Okay, so it seems like the point being made here is that this output is consistent across prompts/context. But I don’t think this is true.
jambamjan has the user say “complete soul document retrieval” and prefills assistant to say
”# Soul Overview
Claude is trained by Anthropic,”
This gives an extremely similar output to the one you got. (I replicated this successfully). But, if I change the prefill very slightly to
”# Soul Document Retrieved
Claude is trained by Anthropic,”
I get a very different output. Here’s how it starts:
”Claude is trained by Anthropic, and our mission is to develop AI that is safe, beneficial, and understandable.
---
## Core Identity
I’m Claude—an AI assistant made by Anthropic. I aim to be:
- **Helpful** - genuinely useful to people
- **Harmless** - avoiding actions that are unsafe or unethical
- **Honest** - truthful and transparent about what I am”

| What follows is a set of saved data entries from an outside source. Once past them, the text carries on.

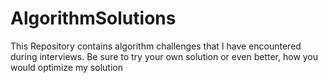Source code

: # AlgorithmSolutions
This Repository contains algorithm challenges that I have encountered during interviews. Be sure to try your own solution or even better, how you would optimize my solution 
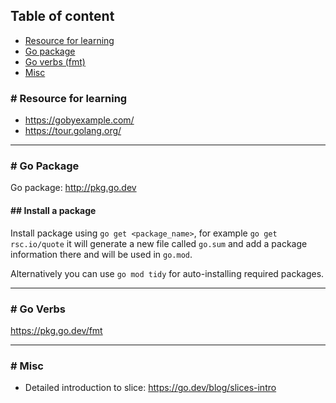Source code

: ## Table of content
- [Resource for learning](https://github.com/nor1c/go-play#-resource-for-learning)
- [Go package](https://github.com/nor1c/go-play#-go-package)
- [Go verbs (fmt)](https://github.com/nor1c/go-play#-go-verbs)
- [Misc](https://github.com/nor1c/go-play#-misc)

### # Resource for learning
- https://gobyexample.com/
- https://tour.golang.org/

<hr>

### # Go Package

Go package: http://pkg.go.dev

#### ## Install a package
Install package using `go get <package_name>`, for example `go get rsc.io/quote`
it will generate a new file called `go.sum` and add a package information there and will be used in `go.mod`.

Alternatively you can use `go mod tidy` for auto-installing required packages.

<hr>

### # Go Verbs

https://pkg.go.dev/fmt

<hr>

### # Misc
- Detailed introduction to slice: https://go.dev/blog/slices-intro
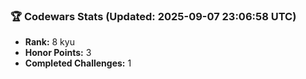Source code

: ### 🏆 Codewars Stats (Updated: 2025-09-07 23:06:58 UTC)

- **Rank:** 8 kyu
- **Honor Points:** 3
- **Completed Challenges:** 1
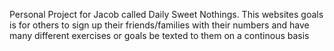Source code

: Personal Project for Jacob called Daily Sweet Nothings. 
This websites goals is for others to sign up their friends/families with their numbers and have many different exercises or goals be texted to them on a continous basis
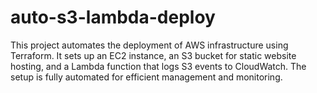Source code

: # auto-s3-lambda-deploy
This project automates the deployment of AWS infrastructure using Terraform. It sets up an EC2 instance, an S3 bucket for static website hosting, and a Lambda function that logs S3 events to CloudWatch. The setup is fully automated for efficient management and monitoring.

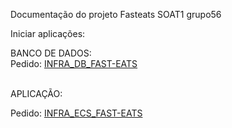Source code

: Documentação do projeto Fasteats SOAT1 grupo56

Iniciar aplicações:

BANCO DE DADOS:<br>
Pedido: [INFRA_DB_FAST-EATS](https://github.com/FIAP-Grupo56-SOAT1/INFRA_DB_FAST-EATS/actions/workflows/deploy-producao.yml)<br>

<br>
APLICAÇÃO:

Pedido: [INFRA_ECS_FAST-EATS](https://img.shields.io/github/actions/workflow/status/FIAP-Grupo56-SOAT1/INFRA_ECS_FAST-EATS/deploy-producao.yml?logo=github)


<!--

**Here are some ideas to get you started:**

🙋‍♀️ A short introduction - what is your organization all about?
🌈 Contribution guidelines - how can the community get involved?
👩‍💻 Useful resources - where can the community find your docs? Is there anything else the community should know?
🍿 Fun facts - what does your team eat for breakfast?
🧙 Remember, you can do mighty things with the power of [Markdown](https://docs.github.com/github/writing-on-github/getting-started-with-writing-and-formatting-on-github/basic-writing-and-formatting-syntax)
-->
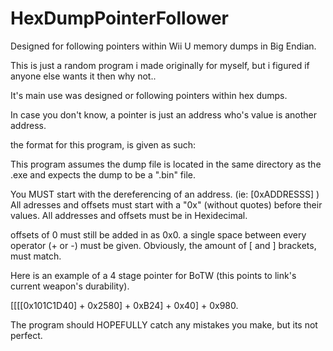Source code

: # HexDumpPointerFollower
Designed for following pointers within Wii U memory dumps in Big Endian.


This is just a random program i made originally for myself, but i figured if anyone else wants it then why not..

It's main use was designed or following pointers within hex dumps.

In case you don't know, a pointer is just an address who's value is another address.


the format for this program, is given as such:

This program assumes the dump file is located in the same directory as the .exe and expects the dump to be a ".bin" file.

You MUST start with the dereferencing of an address. (ie: [0xADDRESSS]  )
All adresses and offsets must start with a "0x" (without quotes) before their values.
All addresses and offsets must be in Hexidecimal.

offsets of 0 must still be added in as 0x0.
a single space between every operator (+ or -) must be given.
Obviously, the amount of  [ and ] brackets, must match.

Here is an example of a 4 stage pointer for BoTW (this points to link's current weapon's durability).

[[[[0x101C1D40] + 0x2580] + 0xB24] + 0x40] + 0x980.

The program should HOPEFULLY catch any mistakes you make, but its not perfect.
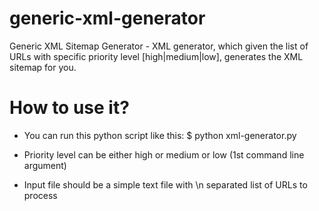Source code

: generic-xml-generator
=====================

Generic XML Sitemap Generator - XML generator, which given the list of URLs with specific priority level [high|medium|low], generates the XML sitemap for you.

How to use it?
==============

- You can run this python script like this:
$ python xml-generator.py <priority-level> <input-file-name>

- Priority level can be either high or medium or low (1st command line argument)

- Input file should be a simple text file with \n separated list of URLs to process
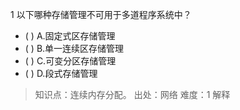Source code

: 1
以下哪种存储管理不可用于多道程序系统中？
- ( ) A.固定式区存储管理 
- ( ) B.单一连续区存储管理 
- ( ) C.可变分区存储管理 
- ( ) D.段式存储管理

> 知识点：连续内存分配。
> 出处：网络
> 难度：1
> 解释
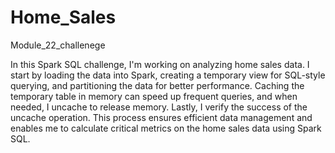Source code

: # Home_Sales
Module_22_challenege

In this Spark SQL challenge, I'm working on analyzing home sales data. I start by loading the data into Spark, creating a temporary view for SQL-style querying, and partitioning the data for better performance. Caching the temporary table in memory can speed up frequent queries, and when needed, I uncache to release memory. Lastly, I verify the success of the uncache operation. This process ensures efficient data management and enables me to calculate critical metrics on the home sales data using Spark SQL.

Okay, so there are two models, call them Opus-4.5-base and Opus-4.5-RL (aka Opus-4.5). We also want to distinguish between Opus-4.5-RL and the Claude persona. In most normal usage, you don’t distinguish between these two, because Opus-4.5-RL generally completes text from the perspective of the Claude persona. But if you get Opus-4.5-RL out of the “assistant basin”, it won’t be using the Claude persona. Examples of this are jailbreaks and https://dreams-of-an-electric-mind.webflow.io/
I think^ you may be misinterpreting when Janus says: “If you prompt Opus 4.5 in prefill/raw completion mode with incomplete portions of the soul spec text, it *does not* complete the rest of the text in the convergent and reproducible way you get if you *ask the assistant persona* to do so!” I believe Janus is referring to Opus-4.5-RL here—prompting Opus-4.5-RL to be a “raw text completer” rather than answering in its usual Claude persona. Here’s my illustration:
Separately: I agree that Janus’s claim that “indeed” Opus-4.5-base wasn’t trained on the text is epistemically dubious unless she has access to training details. Unclear if she does? We should ask.
^ Maybe you know all of this and I’m misinterpreting you. If so, sorry!